The National Gazetteer of Great Britain and Ireland (1868) says:
NORTH PIDDLE, a parish in the upper division of the hundred of Pershore, county Worcester, 7 miles E. of Worcester, its post town, 5 N. by E. of Pershore, and 3 from Spetchley railway station. The village, which is of small extent, is situated on the river Piddle and the road from Worcester to Alcester. The inhabitants are wholly agricultural. The above-mentioned river rises beyond Inkberrow, and flows 12 miles E. and S. to the river Avon, below Wyre Piddle. Land was assigned in 1813 in lieu of tithes. The living is a rectory in the diocese of Worcester, value £140. The church, dedicated to St. Michael, is an ancient edifice with a wooden lantern.

St Michael's, the parish church of North Piddle, was originally built in 1289 but almost nothing survives of the old building; the church was rebuilt in 1876.

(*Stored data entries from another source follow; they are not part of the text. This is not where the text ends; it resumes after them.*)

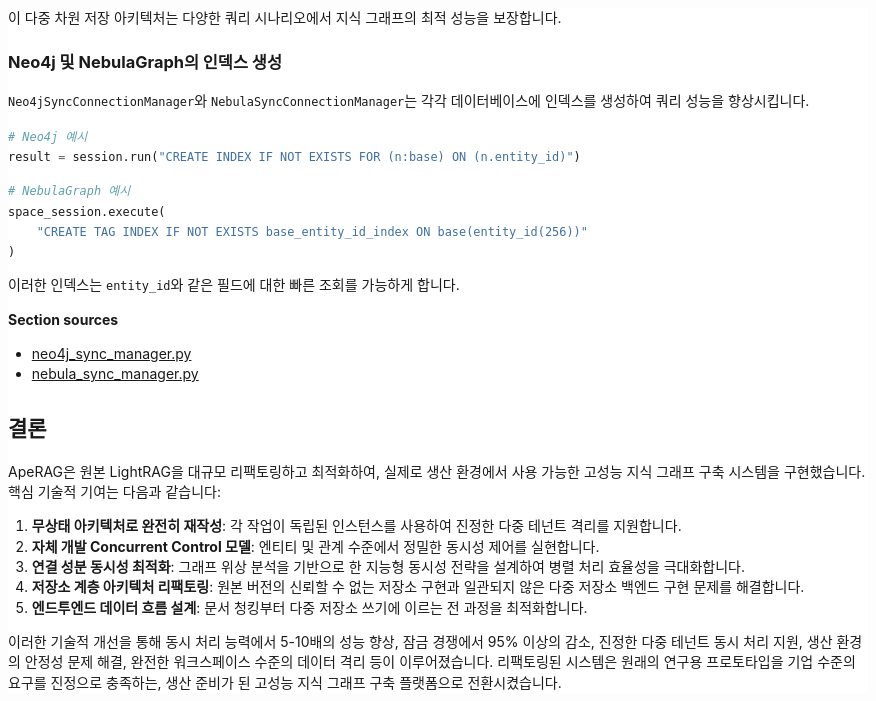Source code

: 이 다중 차원 저장 아키텍처는 다양한 쿼리 시나리오에서 지식 그래프의 최적 성능을 보장합니다.

### Neo4j 및 NebulaGraph의 인덱스 생성
`Neo4jSyncConnectionManager`와 `NebulaSyncConnectionManager`는 각각 데이터베이스에 인덱스를 생성하여 쿼리 성능을 향상시킵니다.

```python
# Neo4j 예시
result = session.run("CREATE INDEX IF NOT EXISTS FOR (n:base) ON (n.entity_id)")
```

```python
# NebulaGraph 예시
space_session.execute(
    "CREATE TAG INDEX IF NOT EXISTS base_entity_id_index ON base(entity_id(256))"
)
```

이러한 인덱스는 `entity_id`와 같은 필드에 대한 빠른 조회를 가능하게 합니다.

**Section sources**
- [neo4j_sync_manager.py](file://aperag/db/neo4j_sync_manager.py#L27-L154)
- [nebula_sync_manager.py](file://aperag/db/nebula_sync_manager.py#L50-L344)

## 결론
ApeRAG은 원본 LightRAG을 대규모 리팩토링하고 최적화하여, 실제로 생산 환경에서 사용 가능한 고성능 지식 그래프 구축 시스템을 구현했습니다. 핵심 기술적 기여는 다음과 같습니다:
1. **무상태 아키텍처로 완전히 재작성**: 각 작업이 독립된 인스턴스를 사용하여 진정한 다중 테넌트 격리를 지원합니다.
2. **자체 개발 Concurrent Control 모델**: 엔티티 및 관계 수준에서 정밀한 동시성 제어를 실현합니다.
3. **연결 성분 동시성 최적화**: 그래프 위상 분석을 기반으로 한 지능형 동시성 전략을 설계하여 병렬 처리 효율성을 극대화합니다.
4. **저장소 계층 아키텍처 리팩토링**: 원본 버전의 신뢰할 수 없는 저장소 구현과 일관되지 않은 다중 저장소 백엔드 구현 문제를 해결합니다.
5. **엔드투엔드 데이터 흐름 설계**: 문서 청킹부터 다중 저장소 쓰기에 이르는 전 과정을 최적화합니다.

이러한 기술적 개선을 통해 동시 처리 능력에서 5-10배의 성능 향상, 잠금 경쟁에서 95% 이상의 감소, 진정한 다중 테넌트 동시 처리 지원, 생산 환경의 안정성 문제 해결, 완전한 워크스페이스 수준의 데이터 격리 등이 이루어졌습니다. 리팩토링된 시스템은 원래의 연구용 프로토타입을 기업 수준의 요구를 진정으로 충족하는, 생산 준비가 된 고성능 지식 그래프 구축 플랫폼으로 전환시켰습니다.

On 17 December 1896 there was an earthquake in the region that "exceeded in violence any previous instance of seismic energy there within the present century." The earthquake was preceded by a loud roar "as of thunder" or "a rushing mighty wind", and residents whose windows were facing north saw a "great light", which some attributed to a large meteor. This was probably an earthquake light.